À Athènes, sous la tyrannie de Pisistrate (VIème siècle avant J.-C.), la dîme est un signe d’asservissement prélevé sur les revenus de la terre des populations conquises. Les autres impôts s’apparentaient à des taxes prélevées sur les transactions marchandes.
Jusqu’à l’apparition des liturges, charges confiées aux citoyens les plus riches, il n’existait pas d’administration fiscale proprement dite. En Grèce, le système de liturgie relevait d’une conception aristocratique de la cité où, en contrepartie de l’autorité qui était reconnue aux riches, ces derniers devaient assurer un certain nombre de services.

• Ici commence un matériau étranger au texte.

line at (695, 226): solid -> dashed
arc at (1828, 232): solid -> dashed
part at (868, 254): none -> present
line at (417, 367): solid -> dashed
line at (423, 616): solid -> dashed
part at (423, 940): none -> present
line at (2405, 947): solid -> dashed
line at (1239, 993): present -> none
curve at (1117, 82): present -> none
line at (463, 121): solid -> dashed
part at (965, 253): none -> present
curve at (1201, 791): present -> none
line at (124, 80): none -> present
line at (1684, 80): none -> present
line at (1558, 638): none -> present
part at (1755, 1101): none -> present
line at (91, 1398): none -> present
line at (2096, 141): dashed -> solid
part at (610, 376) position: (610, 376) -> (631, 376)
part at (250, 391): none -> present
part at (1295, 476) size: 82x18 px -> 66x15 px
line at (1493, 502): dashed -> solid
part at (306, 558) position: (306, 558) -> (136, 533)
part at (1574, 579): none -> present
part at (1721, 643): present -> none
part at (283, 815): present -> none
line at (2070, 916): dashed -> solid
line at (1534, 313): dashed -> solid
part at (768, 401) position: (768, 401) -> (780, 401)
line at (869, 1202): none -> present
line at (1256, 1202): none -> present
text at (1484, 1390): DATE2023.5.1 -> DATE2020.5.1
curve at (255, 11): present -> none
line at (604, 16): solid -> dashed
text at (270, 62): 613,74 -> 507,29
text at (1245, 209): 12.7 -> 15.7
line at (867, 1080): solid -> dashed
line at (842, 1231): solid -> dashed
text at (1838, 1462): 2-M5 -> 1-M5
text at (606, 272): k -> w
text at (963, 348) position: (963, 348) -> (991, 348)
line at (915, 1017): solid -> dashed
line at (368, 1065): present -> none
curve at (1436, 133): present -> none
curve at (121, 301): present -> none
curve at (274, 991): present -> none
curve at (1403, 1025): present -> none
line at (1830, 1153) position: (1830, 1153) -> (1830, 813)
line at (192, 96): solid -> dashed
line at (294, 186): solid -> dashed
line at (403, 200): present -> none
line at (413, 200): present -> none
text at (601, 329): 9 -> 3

Toutefois, lorsqu’il fallut financer la guerre du Péloponnèse, les taxes et liturgies se révélèrent insuffisantes ; un tribut supplémentaire fut mis en place, sous la forme d’un impôt exceptionnel dénommé l’eisphora.
L’Empire romain
L’expansion de Rome, qui débute avec les Étrusques autour d’un centre situé sur les rives du Tibre, rendit rapidement nécessaire la mise en place d’un système fiscal assis sur :
_les échanges (droits de douane, d’octroi...) ;
_Un impôt direct appelé le tributum civium romanum, reposant sur une évaluation de la fortune liée de façon directe ou indirecte à l’exploitation de la terre.
Exceptionnel sous Servius Tullius, il deviendra annuel en 406 av. J.-C., lorsque sera créée la solde militaire.
Après avoir assisté puissance terrienne, Rome va s’emparer de la mer puis mener son impérialisme en se tournant vers les Balkans, puis l’Orient, où elle soutint les États les plus commerçants, qui fourniront ainsi les bases de sa future expansion. Dans ce contexte, le système fiscal originel applicable à une Cité allait se révéler inadapté à un Empire ; c’est pourquoi auguste et ses successeurs vont constituer une véritable administration et réorganiser le système fiscal.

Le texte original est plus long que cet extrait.